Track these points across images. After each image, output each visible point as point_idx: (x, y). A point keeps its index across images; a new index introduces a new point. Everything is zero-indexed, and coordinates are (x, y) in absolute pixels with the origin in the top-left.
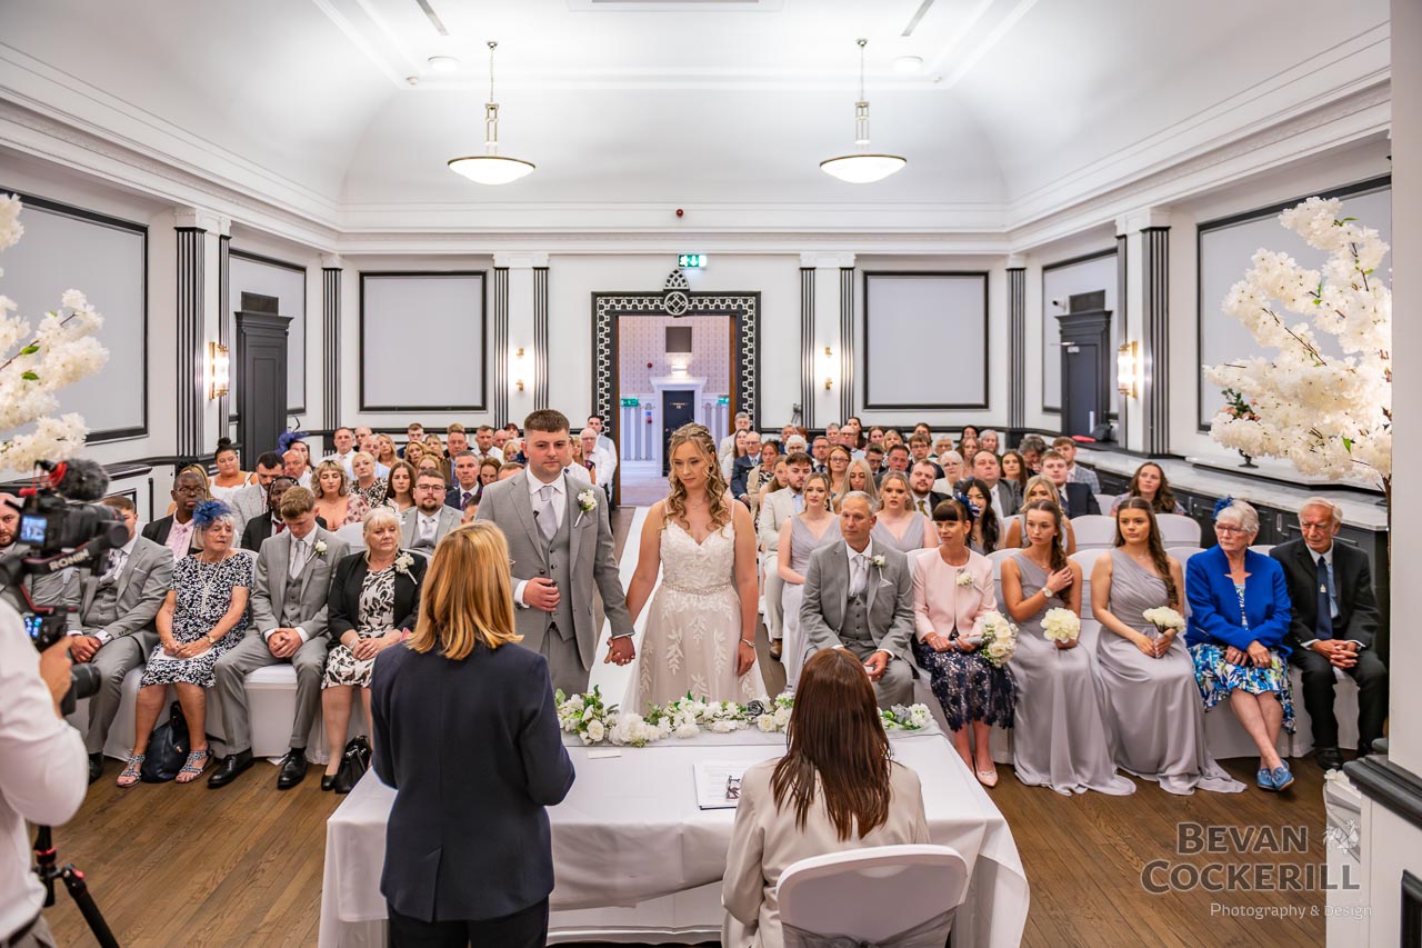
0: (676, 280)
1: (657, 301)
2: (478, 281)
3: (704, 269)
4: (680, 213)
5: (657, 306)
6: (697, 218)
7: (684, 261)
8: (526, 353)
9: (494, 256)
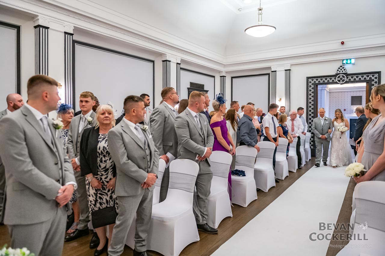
0: (341, 70)
1: (333, 78)
2: (267, 77)
3: (354, 64)
4: (343, 43)
5: (333, 81)
6: (350, 44)
7: (345, 62)
8: (282, 100)
9: (271, 67)
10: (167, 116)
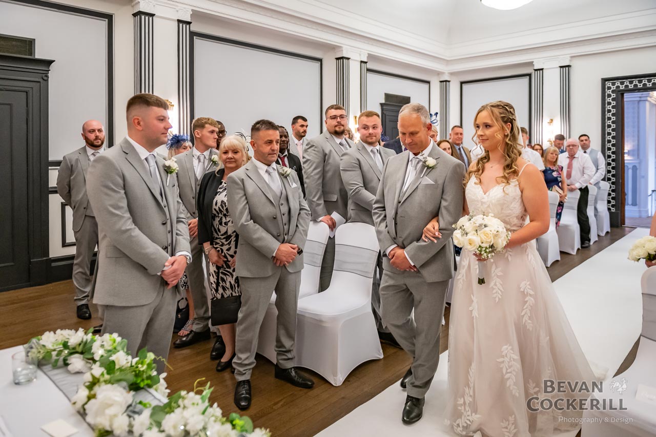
2: (526, 79)
8: (554, 121)
9: (533, 62)
10: (327, 152)
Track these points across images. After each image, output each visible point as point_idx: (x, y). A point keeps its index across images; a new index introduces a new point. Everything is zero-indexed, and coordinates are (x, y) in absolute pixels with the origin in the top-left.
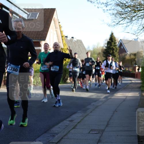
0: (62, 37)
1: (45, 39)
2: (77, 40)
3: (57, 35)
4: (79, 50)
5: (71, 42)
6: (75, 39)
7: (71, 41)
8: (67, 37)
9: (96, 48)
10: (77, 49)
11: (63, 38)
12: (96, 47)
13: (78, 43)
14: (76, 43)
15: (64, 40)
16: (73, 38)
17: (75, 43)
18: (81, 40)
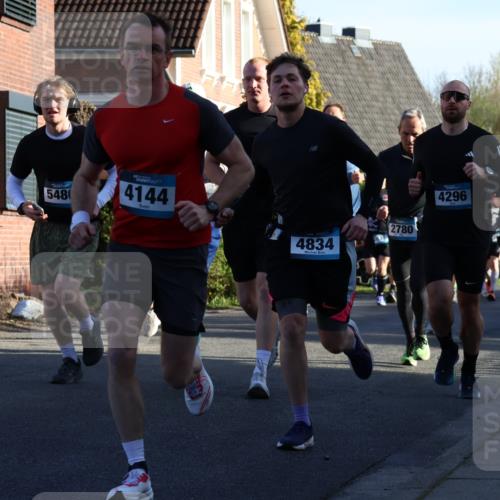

───

## EXERCISE GOAL
Copy exactly the lines from the line containing "5: (657, 306)" through the last line of the records, both included, and omit every picture.

## RESPONSE
5: (657, 306)
6: (697, 218)
7: (684, 261)
8: (526, 353)
9: (494, 256)
0: (341, 70)
1: (333, 78)
2: (267, 77)
3: (354, 64)
4: (343, 43)
5: (333, 81)
6: (350, 44)
7: (345, 62)
8: (282, 100)
9: (271, 67)
10: (167, 116)
2: (526, 79)
8: (554, 121)
9: (533, 62)
10: (327, 152)
Track these points across images. After each image, output each visible point as point_idx: (x, y). A point keeps its index across images; a new index introduces a new point. Everything is zero-indexed, and coordinates are (x, y) in absolute pixels with the origin in the top-left.
0: (62, 37)
1: (45, 39)
2: (77, 40)
3: (57, 35)
4: (79, 50)
5: (71, 42)
6: (75, 39)
7: (71, 41)
8: (67, 37)
9: (96, 48)
10: (77, 49)
11: (63, 38)
12: (96, 47)
13: (78, 43)
14: (76, 43)
15: (64, 40)
16: (73, 38)
17: (75, 43)
18: (81, 40)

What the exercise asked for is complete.